> _Texto_
%%

La Organización no ha sido tan explícita, ni siquiera en la actual pandemia COVID-19, respecto a la recomendación del uso mascarillas. No sin cierto prejuicio, la imagen de personas con rasgos asiáticos protegidas con mascarilla (también en algunos casos con elementos de protección individual extrema en países africanos) había sido, hasta hace muy poco, algo exótico para Europa y los países mediterráneos, que asociábamos a brotes epidémicos lejanos, algunos de extrema gravedad, pero que finalmente se habían conseguido controlar y acotar sin alcanzar un grado pandémico.

Pero en apenas dos meses, pese que mensajes contradictorios han sembrado confusión, la mascarilla se ha incorporado a nuestra cotidianidad.
Sabemos que el virus utiliza medios de transporte para sobrevivir y transmitirse, como las gotitas respiratorias expulsadas hasta un par de metros al hablar, comer, estornudar … o cuando, tras el contacto con las mismas, nos tocamos la boca, la nariz o los ojos. Y también sabemos que estos medios de transporte, con un rango de tamaño entre 5-20 micras, pueden ser fácilmente atrapados por mascarillas regulares, higiénicas, como las que se reparten en los metros o transportes públicos de nuestras ciudades.

Sabemos que no es necesaria en ambientes al aire libre, bien ventilados y con baja densidad de población, pero somos plenamente conscientes que es una barrera física necesaria para proteger nuestras mucosas en situaciones no óptimas de hacinamiento o sin garantías para mantener una distancia suficiente de seguridad interpersonal.

Conocedores en momentos de pico pandémico de su precariedad y necesidad, hemos llegado incluso, de manera altruista, a sentir y a tener la necesidad de fabricarlas y distribuirlas para que universalmente, como colectivo, dispusiésemos de ellas, siendo conscientes que las mascarillas debidamente reguladas y normalizadas debían distribuirse prioritariamente a nuestro personal sanitario.

Y somos conscientes que la correcta colocación y ajuste de la mascarilla facial es determinante para garantizar su cometido. Y sabemos también que portar una mascarilla contribuye a reducir determinadas tendencias (arriesgadas en el ambiente epidémico) como tocamientos involuntarios de cara y mucosas, y que la visualización de otras personas con mascarilla nos recuerda inconsciente y constantemente nuestro compromiso social ante la necesidad de mantener la distancia prudencial.

%%

Retoma, por favor, el texto sobre las mascarillas a partir de su última frase y continúalo.

> _Entradas proporcionadas_

%%

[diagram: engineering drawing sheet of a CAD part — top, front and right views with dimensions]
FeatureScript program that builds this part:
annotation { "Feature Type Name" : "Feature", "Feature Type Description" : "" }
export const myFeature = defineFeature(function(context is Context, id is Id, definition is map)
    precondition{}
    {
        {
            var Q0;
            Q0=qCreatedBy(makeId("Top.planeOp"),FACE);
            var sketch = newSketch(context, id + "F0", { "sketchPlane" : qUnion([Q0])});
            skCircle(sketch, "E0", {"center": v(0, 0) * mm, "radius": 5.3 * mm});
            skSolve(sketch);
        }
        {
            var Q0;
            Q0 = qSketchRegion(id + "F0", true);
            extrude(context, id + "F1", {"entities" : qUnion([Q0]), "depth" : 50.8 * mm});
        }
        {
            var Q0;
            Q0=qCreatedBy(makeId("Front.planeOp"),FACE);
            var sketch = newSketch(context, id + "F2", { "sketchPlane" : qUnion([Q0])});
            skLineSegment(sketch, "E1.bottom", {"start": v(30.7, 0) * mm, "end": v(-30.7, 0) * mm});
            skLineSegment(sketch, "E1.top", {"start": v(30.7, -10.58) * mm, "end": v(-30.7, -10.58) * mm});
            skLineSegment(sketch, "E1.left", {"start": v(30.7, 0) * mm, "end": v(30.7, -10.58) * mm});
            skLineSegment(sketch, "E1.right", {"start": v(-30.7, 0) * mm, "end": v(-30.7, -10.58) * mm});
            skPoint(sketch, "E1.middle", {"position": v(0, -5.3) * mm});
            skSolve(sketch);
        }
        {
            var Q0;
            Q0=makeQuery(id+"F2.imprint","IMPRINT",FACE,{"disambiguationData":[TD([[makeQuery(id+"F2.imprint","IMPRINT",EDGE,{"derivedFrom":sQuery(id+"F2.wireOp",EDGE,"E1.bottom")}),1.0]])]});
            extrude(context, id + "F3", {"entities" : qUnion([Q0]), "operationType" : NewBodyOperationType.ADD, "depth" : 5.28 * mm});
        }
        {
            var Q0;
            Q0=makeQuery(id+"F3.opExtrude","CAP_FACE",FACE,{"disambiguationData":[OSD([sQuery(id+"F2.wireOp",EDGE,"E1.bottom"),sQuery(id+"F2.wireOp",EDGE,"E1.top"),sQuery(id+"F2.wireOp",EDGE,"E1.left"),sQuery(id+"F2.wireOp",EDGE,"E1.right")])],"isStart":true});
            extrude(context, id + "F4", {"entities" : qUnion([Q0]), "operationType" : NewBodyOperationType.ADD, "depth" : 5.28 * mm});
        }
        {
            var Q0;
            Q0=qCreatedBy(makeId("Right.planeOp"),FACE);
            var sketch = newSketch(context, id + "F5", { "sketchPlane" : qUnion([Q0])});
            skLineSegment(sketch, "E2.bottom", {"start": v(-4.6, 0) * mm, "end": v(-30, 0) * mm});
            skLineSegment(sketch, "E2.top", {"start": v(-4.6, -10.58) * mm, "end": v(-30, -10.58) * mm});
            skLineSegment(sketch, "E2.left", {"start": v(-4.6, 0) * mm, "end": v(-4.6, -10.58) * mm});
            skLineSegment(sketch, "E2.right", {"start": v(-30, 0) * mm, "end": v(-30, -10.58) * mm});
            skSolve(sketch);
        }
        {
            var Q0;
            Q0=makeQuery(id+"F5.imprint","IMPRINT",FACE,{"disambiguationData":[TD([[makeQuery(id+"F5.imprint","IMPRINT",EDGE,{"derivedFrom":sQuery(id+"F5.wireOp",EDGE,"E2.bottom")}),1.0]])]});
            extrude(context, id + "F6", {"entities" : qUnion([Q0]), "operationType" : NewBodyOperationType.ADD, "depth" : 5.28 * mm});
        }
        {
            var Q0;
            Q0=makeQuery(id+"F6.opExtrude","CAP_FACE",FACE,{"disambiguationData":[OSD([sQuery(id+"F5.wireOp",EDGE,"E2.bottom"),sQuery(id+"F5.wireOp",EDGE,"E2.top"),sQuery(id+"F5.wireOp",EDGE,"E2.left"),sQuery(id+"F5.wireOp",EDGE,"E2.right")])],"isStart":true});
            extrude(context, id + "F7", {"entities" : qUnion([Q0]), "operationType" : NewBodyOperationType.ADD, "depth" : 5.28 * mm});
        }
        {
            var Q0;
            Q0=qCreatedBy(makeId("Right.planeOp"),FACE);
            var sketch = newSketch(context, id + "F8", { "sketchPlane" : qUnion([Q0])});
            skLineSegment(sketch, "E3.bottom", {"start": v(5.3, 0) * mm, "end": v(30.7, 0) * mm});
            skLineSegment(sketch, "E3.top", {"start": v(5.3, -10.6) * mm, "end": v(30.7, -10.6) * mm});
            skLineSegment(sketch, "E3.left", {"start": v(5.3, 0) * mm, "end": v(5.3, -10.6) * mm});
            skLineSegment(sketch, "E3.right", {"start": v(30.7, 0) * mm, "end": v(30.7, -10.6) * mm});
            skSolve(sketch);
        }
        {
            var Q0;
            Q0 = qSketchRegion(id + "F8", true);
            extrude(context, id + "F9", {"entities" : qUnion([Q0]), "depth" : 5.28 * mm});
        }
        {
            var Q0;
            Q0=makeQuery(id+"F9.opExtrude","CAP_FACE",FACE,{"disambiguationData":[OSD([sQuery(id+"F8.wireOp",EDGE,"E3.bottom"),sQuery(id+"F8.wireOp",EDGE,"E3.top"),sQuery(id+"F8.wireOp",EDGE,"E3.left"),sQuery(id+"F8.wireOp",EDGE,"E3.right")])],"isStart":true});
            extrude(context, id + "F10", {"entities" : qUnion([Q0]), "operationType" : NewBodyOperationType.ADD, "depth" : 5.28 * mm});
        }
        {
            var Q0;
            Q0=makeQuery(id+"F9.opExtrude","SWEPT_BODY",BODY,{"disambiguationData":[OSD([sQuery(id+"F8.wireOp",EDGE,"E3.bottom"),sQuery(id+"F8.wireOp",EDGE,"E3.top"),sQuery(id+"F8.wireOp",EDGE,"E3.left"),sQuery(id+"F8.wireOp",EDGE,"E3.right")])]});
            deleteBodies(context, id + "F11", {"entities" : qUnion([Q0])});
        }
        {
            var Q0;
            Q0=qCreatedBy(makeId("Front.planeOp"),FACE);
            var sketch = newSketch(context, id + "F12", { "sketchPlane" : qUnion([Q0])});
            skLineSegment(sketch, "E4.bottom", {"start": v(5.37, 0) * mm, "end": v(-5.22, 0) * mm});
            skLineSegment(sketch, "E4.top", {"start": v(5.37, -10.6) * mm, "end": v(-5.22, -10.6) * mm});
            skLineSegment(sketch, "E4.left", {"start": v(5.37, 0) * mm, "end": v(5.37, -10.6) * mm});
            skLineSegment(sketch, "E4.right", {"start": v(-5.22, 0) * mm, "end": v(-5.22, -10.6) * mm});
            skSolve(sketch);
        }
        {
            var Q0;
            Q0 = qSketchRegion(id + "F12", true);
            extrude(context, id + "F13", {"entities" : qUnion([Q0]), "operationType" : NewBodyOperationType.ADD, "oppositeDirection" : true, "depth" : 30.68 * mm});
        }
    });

%%

> _Resultado_
Por esto la mascarilla forma ahora parte de nosotros mismos.  E inimaginablemente hace escasos meses, hemos llegado a conocer y a diferenciar diferentes tipos de mascarillas. Unas, higiénicas, destinadas a la población sana para protegerse del impacto de las microgotas potencialmente transportadoras de virus. Otras, quirúrgicas, diseñadas especialmente para filtrar el aire exhalado, protegiendo a quienes están alrededor y destinadas a enfermos sintomáticos y a personas asintomáticas pero seropositivas para COVID-19. Y otras mascarillas, incluidas como equipamiento de protección individual (EPI) y de cuyo nombre ya nos estamos familiarizando (mascarillas FFP2 y FPP3), con una eficacia de filtración del 92 % y del 98% respectivamente, que se destinan a situaciones de riesgo alto y muy alto como la de los profesionales sanitarios en contacto, atención y cuidado de personas sintomáticas y con enfermedad establecida.

Nos encontramos actualmente en la denominada “fase de desescalada” y acaba de entrar en vigor la medida del “uso obligatorio de mascarillas en espacios públicos”.
Hasta que las autoridades sanitarias no indiquen lo contrario, salvo los menores de 6 años, todos deberemos utilizar la mascarilla facial en espacios públicos, cerrados o abiertos, siempre que no se puedan garantizar los 2 metros de distancia de seguridad.

Conocemos las ventajas individuales y colectivas del uso de las mascarillas. Sensatamente, somos también conscientes de la importancia de la distancia social y, ante situaciones de riesgo, sabemos que la mascarilla por si sola es insuficiente y que necesitamos medidas de protección adicionales, nunca olvidando la limpieza, la higiene y la desinfección como elemento primordial en la prevención del contagio.